# Requirement 1
List every numbered literature citation that appears in parentheses in the methods passage below.
# Requirement 2
Translate into Spanish this sentence from the methods passage below: "The clamping force to seal the chamber is exerted on the plastic surfaces and not on the cells."
# Requirement 3
Pick up the methods passage on antisense oligonucleotides and fluid flow measurements below, and continue it after its final sentence.

# Provided passage
Antisense oligonucleotides. A phosphorothioated antisense oligonucleotide targeted toward the region encompassing the ATG start codon of AQP1 mRNA (from base -7 to +11) (39) was synthesized. The oligonucleotide had natural nucleotides flanked by four phosphorothioate-modified deoxynucleic acids at the 5' and 3' ends (TCGCTGGCCATGCTGGCA). Bold letters in the oligonucleotide refer to phosphorothioated bases, and the underlined region corresponds to the location of the start codon. Phosphorothioated oligos are stable (exonuclease resistant) and are transported into cells more efficiently than unmodified oligos (35). A second oligonucleotide, with the same base composition but with a scrambled (nonsense) sequence (TGGGCTCACACCGTCGGT), was used as control for nonspecific or potential toxic effects of the oligonucleotide. Scrambling was done using DNA analysis software (MacVector). Cells were grown without oligonucleotides and incubated with antisense or nonsense oligonucleotide (5 µM) for 16-18 h in serum-free media before measurements.

Fluid flow measurements. The chamber utilized has been described in prior publications (8). Briefly, it consists of two Lucite halves with water jackets for temperature control that are kept saturated with water when not in use. The top half of the chamber holds the Costar Transwell insert, and a rubber gasket separates the plastic bottom of the insert from a seat in the bottom chamber. The clamping force to seal the chamber is exerted on the plastic surfaces and not on the cells. The bottom chamber seat for the insert accommodates a stainless steel wire mesh to prevent sagging of the flexible permeable support. The bottom chamber is sealed by a plug and an O-ring and is pierced by a 16-gauge stainless steel tube. The top chamber is also sealed by a plug and an O-ring and pierced by several tubes; it was gassed continuously with moist 95% air and 5% CO2. The steel tube coming from the bottom plug is connected to the automatic fluid level detector. The current nanoinjector method uses the signal from the detector to provide negative feedback and to keep the volume of the bottom compartment constant. Volume flow recordings correspond to the rate of injection (or withdrawal) of fluid from the bottom chamber. The relative positions of the chamber and the detector were such that the hydrostatic pressure difference applied to the apical side of the cell layer (top chamber) was 3 cmH2O. To be noted, the configuration of the setup precludes gassing of the bottom compartment.

# Data below
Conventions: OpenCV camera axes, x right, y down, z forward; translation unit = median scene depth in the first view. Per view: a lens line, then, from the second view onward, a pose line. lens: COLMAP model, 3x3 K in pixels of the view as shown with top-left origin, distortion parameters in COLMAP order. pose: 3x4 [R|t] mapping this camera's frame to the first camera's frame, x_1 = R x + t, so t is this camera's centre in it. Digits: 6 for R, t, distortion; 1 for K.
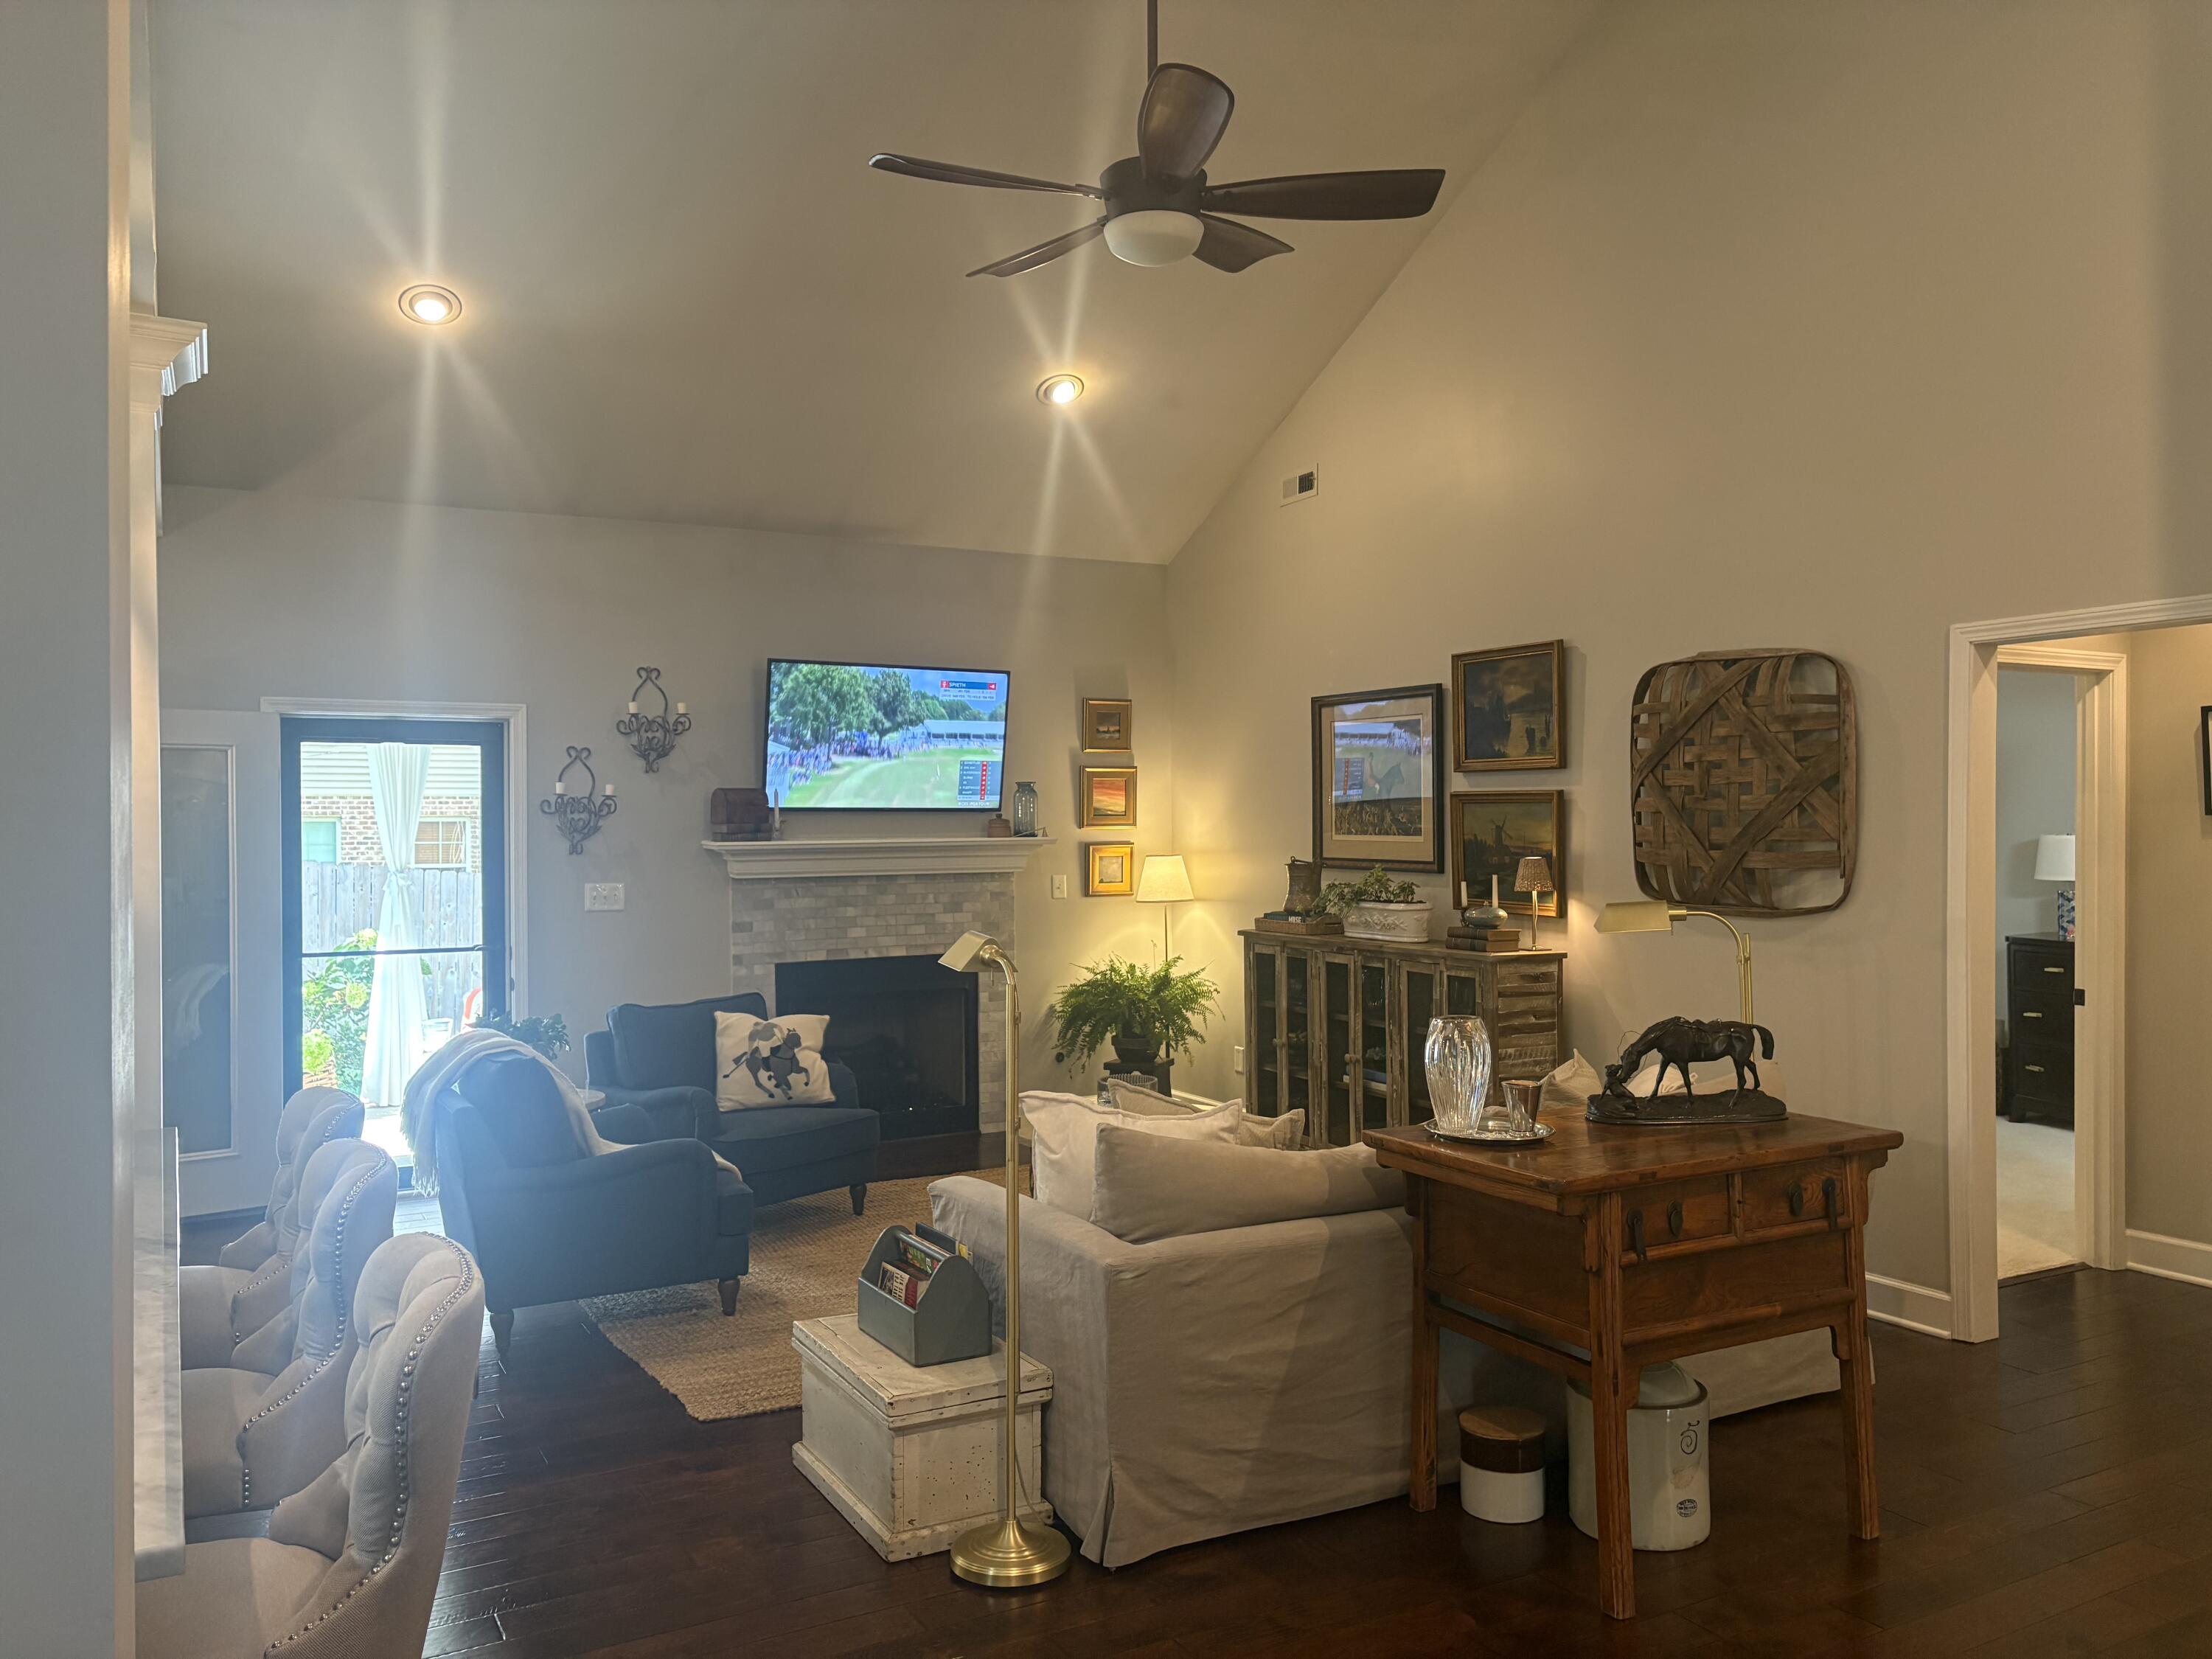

# Response area 1
39, 35, 8

# Response area 2
La fuerza de sujeción para sellar la cámara se ejerce sobre las superficies de plástico y no sobre las células.

# Response area 3
Immunoblotting of AQP1 in NPE cell membranes. Immunoblot analysis was carried out on membrane preparations of the cultured cells. Cells were grown without oligonucleotides and were incubated for 18 h with sense and antisense AQP1 oligonucleotides (5 µM). For membrane preparations, cells were first lysed in the lysis buffer (2 mM HEPES and 2 mM EDTA, pH 7.4) on ice for 15 min, vortexed briefly, and centrifuged at 37,000 g for 30 min. The membrane pellet was resuspended in Tris · HCl (50 mM, pH 7.5) buffer, solubilized in the homogenizer, 25 µg of membrane protein was mixed with the sample buffer and resolved by 13% SDS-PAGE, and electrotransferred to a nitrocellulose membrane. The membrane was blocked with 1% bovine serum albumin in Tris-buffered saline (TBS; 20 mM Tris · HCl, pH 7.5, 150 mM NaCl, and 0.05% Tween 20) for 1 h at room temperature and was incubated with AQP1-specific polyclonal antibody (Alomone Labs, Jerusalem, Israel). The membranes were washed four times with TBS, incubated with an anti-rabbit IgG-alkaline phosphatase conjugate antibody (Promega, Madison, WI), and immunoreactive bands were detected by enhanced chemiluminescence (Amersham, Arlington Heights, IL).

Northern blotting of AQP1 in NPE cells. Cells were grown without oligonucleotides and were incubated for 18 h with sense and antisense AQP1 oligonucleotides (5 µM) for 18 h. Northern blot analysis was performed with the poly(A)+ RNA isolated using a poly(A)+ RNA isolation kit from Qiagen (Chatsworth, CA). Denatured poly(A)+ RNA (1.0 µg) was separated on 1.5% agarose gel containing formaldehyde. After electrophoresis, the RNA was electrotransferred to a nitrocellulose membrane using the Bio-Rad Transblot apparatus. RNA was cross-linked to the nitrocellulose membrane by an ultraviolet crosslinker. The blot was prehybridized at 42°C for 2 h with 100 µg/ml of denatured salmon sperm DNA in 50% formaldehyde, 0.04% polyvinylpyrrolidone, 0.04% bovine serum albumin, 0.04% Ficoll, and 1% SDS in 5× saline sodium citrate (SSC) buffer. PCR-amplified DNA labeled with 32P was used as a probe. Hybridization was carried out at 42°C for 16 h. Filters were washed twice in 2× SSC at room temperature for 15 min and once in 1× SSC for 15 min containing 1% SDS. The blots were exposed to Kodak X-Omat AR film with intensifying screen at -80°C for 3 days to detect the AQP1 mRNA expressed in NPE cells.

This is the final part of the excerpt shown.